By Leo Babauta
It happens to all of us: you are going strong with a project, with learning something new, with a new habit or two … and things go sideways. You get derailed.
This is a critical junction. If you let yourself quit, all your time and effort up until now has been for naught. If you can get back on track, things can be great again.
Most people don’t know how to get back on track, and so fail repeatedly. Today I’m going to share a simple method that works for me.
Recently, I’ve had to use the method because of a few difficulties:
- A learning project got sidetracked. For a couple months, I’ve been focused on learning something new, but I got discouraged because a) my learning efforts got interrupted by travel, which was a bummer, and b) I had a couple of failures that made me feel like quitting.

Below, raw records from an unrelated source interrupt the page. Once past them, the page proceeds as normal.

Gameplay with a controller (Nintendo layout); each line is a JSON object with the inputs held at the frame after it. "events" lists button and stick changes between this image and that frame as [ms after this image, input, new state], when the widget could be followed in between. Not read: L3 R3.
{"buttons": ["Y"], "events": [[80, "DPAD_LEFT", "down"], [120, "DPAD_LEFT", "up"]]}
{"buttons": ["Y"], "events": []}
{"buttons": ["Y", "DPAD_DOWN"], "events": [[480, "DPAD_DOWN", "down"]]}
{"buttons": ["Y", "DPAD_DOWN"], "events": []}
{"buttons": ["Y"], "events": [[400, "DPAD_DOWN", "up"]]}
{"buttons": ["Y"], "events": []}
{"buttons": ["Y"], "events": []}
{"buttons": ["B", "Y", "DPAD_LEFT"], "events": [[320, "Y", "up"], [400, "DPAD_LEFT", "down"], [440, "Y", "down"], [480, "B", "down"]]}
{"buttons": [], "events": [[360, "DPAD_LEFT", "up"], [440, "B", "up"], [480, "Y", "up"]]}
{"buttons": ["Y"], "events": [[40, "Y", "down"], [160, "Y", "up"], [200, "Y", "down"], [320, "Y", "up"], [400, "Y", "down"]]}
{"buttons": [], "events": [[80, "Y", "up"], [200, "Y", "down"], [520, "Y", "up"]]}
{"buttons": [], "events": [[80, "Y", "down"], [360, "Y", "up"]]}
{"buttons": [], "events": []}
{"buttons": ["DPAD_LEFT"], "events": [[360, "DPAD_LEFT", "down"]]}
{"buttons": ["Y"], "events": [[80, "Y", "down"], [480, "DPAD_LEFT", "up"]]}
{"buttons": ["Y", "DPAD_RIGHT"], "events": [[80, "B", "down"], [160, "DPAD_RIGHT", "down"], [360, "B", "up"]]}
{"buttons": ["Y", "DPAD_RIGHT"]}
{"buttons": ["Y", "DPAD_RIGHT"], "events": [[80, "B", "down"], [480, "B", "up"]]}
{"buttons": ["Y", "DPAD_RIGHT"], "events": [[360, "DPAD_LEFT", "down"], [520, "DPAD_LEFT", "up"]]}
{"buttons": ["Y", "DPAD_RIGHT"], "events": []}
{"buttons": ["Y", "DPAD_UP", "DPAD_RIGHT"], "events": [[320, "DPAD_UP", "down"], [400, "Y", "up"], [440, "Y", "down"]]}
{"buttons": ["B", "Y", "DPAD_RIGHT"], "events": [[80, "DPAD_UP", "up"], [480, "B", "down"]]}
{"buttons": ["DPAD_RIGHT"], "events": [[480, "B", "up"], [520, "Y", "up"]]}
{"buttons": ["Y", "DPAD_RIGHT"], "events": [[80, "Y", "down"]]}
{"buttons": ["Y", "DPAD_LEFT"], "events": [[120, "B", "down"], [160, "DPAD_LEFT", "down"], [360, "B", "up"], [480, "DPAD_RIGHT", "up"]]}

As of a couple of days ago, I was on the brink of quitting altogether.
- My eating habits have been crap lately. Well, not complete crap, but crappy enough that I’ve felt a bit unhealthy. And I haven’t been able to get it back on track.
- My focus hasn’t been what it could be lately. In recent months, I was super focused on my mission, on mindfulness and meditation and helping others. In the last month, that focus hasn’t been there, for a variety of reasons. I haven’t given up, but have definitely been sidetracked.
Sounds discouraging, right? But not to fear, getting back on track is actually fairly simple.
The Key Principle
Here’s the key idea to understand: getting off track and getting back on track is all about mood.
When we get off track, it’s because things that affect our mood as it relates to the project or habit. For example:
- We get interrupted because of travel, illness, visitors, crises, etc. This interruption makes us feel discouraged. It’s not the interruption that is the obstacle, it’s the feeling of discouragement that gets in the way.
- We get tired because of travel, illness, a lack of sleep, etc. … and the tiredness makes us feel unmotivated towards our project or habit. Tiredness is a huge obstacle, because when you’re tired, you don’t feel motivated, your mood isn’t as good, and you just want to comfort yourself with distractions and food (among other things).
- When things aren’t going well, we can get very discouraged — we’re not losing weight on our diet, exercise is harder than we fantasized about, language learning is very difficult, etc.
- When things get busy in our lives, we often have to skip the habit, which can make us feel bad about ourselves.
When our mood, as it relates to the project or habit, is bad … we often feel like quitting, and don’t even want to think about the problem. We avoid thinking about it, turn away from it, and seek other comforts.
So how do you get back on track? Here’s the method I use.
- Admit there’s a problem, and ask a key question. We often want to ignore the problem, not even think about it. But this only encourages quitting, and doesn’t help the problem. All we have to do is simply say, “I’m feeling bad about this. I’m discouraged and thinking about quitting.” Then we can ask ourselves, “Do I really want to quit, or is there a good reason to get back on track?”
- Take one small, easy step. If you have good reason to get back on track, don’t think about the entire project of getting back on track. That’s too much, and can be overwhelming, which means we’ll never start. Instead, just think of one thing you can do. For example, if you’ve fallen off the meditation habit … can you meditate for 30 seconds right now? 10 seconds? If you stopped listening to your language tapes, can you just do 2 minutes of the tapes today? If you stopped doing yoga or bodyweight exercises, can you just do a few minutes right now? It might seem ridiculously easy, but that’s exactly what you need to do. Something tiny, anything. This is the key step, so don’t take it lightly.
- Focus on getting any kind of victories. If you do 30 seconds, 2 minutes, whatever … you’ve had success! This is a victory, and a victory changes your mood. If you’ve been trying to play chess and you’ve been losing and become very discouraged, then focus on doing some tactics training for one minute. That’s a victory! What other kinds of victories can you get? Look for anything: just doing another minute later today or tomorrow morning, doing a little practice on your commute, reading a little about the topic online, anything you can do. Nurture your mood — victories change your mood. Defeats and tiredness can bring it down. So see what you can do to lift your mood up, including talking to someone else about it or making it more social, playing some good upbeat music to make it fun, making some tea or lighting some candles to make it more enjoyable, etc.
- Build long-term strength with small steps. If you build little victories, take small steps, and nurture your mood as in the previous steps … you’ll start to have a more solid habit or motivation for your project. After awhile, you become more robust, so that a little defeat won’t really matter too much. You have room for some tiredness now and then. You’ll be strong and won’t need to worry about all of the little mood changes. But it takes a bunch of small steps and victories to get there. So focus on one small step, one victory, at a time. Don’t worry about the long term, just focus on the short term. And the long-term strength will come.
This isn’t a difficult method — anyone can do it. All it takes is a small admission of struggle, a willingness to ask whether you want to get back on track, and a focus on small steps and victories. That’s doable, and awesome.